Draymond Green: Three-time NBA champion. Three-time All-Star. A potential future Hall of Famer.

And a psychic.

Last week, before the Warriors embarked on this four-game winning streak to begin this five-game homestand, the star forward had an epiphany.

He turned to Alec Burks during a shootaround and shared the latest title — soothsayer — on his resume.

“We’re about to win five games in a row,” Green said he told Burks. “And he was like, ‘All right, cool.’ And then last game, ‘We’re at three.’ I just saw him again, I’m like, ‘We’re at four.’”

If the Warriors take down Luka Doncic’s Mavericks on Saturday at Chase Center, Green will get questions about which numbers to play in the lottery.

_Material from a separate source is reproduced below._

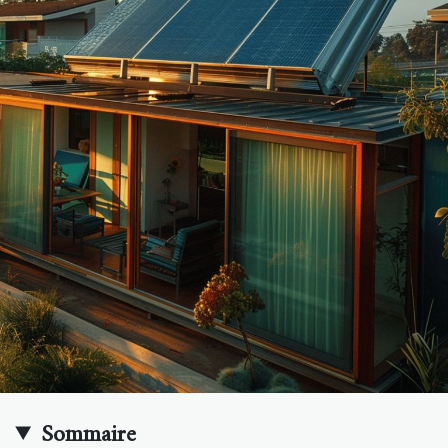
Sommaire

Somehow, a team that was 5-24 is now 9-24 after a tremendous fourth quarter in a galvanizing 105-96 victory over Phoenix, a win that was marked by a brief, sterling debut — by Alen Smailagic — a resilient second and third quarters, in which the Warriors wouldn’t go away, and a last period that displayed a level the team hadn’t touched this season.

The frame ended 39-18, as a young Suns bunch was completed demolished. They turned the ball over 27 times on the night — to the Warriors’ 11 — and looked like the team that was missing its superstars.

The Warriors looked like a team that believes it can head for respectability rather than the best odds for a top pick.

“This is a game we wouldn’t have won a month ago, but we stayed with it,” Steve Kerr said after D’Angelo Russell led the way with 31 points, Burks poured in 11 in the fourth and Draymond Green’s 3 was the clincher. “It’s the kind of game that you have to be resilient to win when things aren’t going your way.”

Green took it a step further.

“We’re getting better as a team,” said the forward who went just 4-of-14, but always seems to hit the big shot. “A month ago, we would have lost this game by 40. … We would have been blown out of the gym. But we’re putting it together.”

Exactly one month ago, Golden State was coming off a resounding victory over Chicago in which Eric Paschall scored 25 to put a bunch of rookies on his back to improve to 4-15. Paschall was a scratch Friday, and while Ky Bowman excelled off the bench, the key contributors have become the veterans.

Glenn Robinson III went 4-for-7 for 12 points, but slowed Devin Booker better than any Warrior could. Sure, the star guard scored 34, but only six came in the deciding fourth, when the Warriors forced the ball out of his hands.

Willie Cauley-Stein had a quiet nine points on 4-of-6 shooting. Damion Lee has looked like a piece that can’t be demoted back to the G League, finishing with 16 points, eight rebounds and three steals. Burks was perhaps the biggest final-stanza difference-maker.

“You can’t stop us. You can only hope to contain us,” Kerr joked in a spirited postgame media session.

The Warriors have learned to close out games. Can they learn to close out Green’s predictions?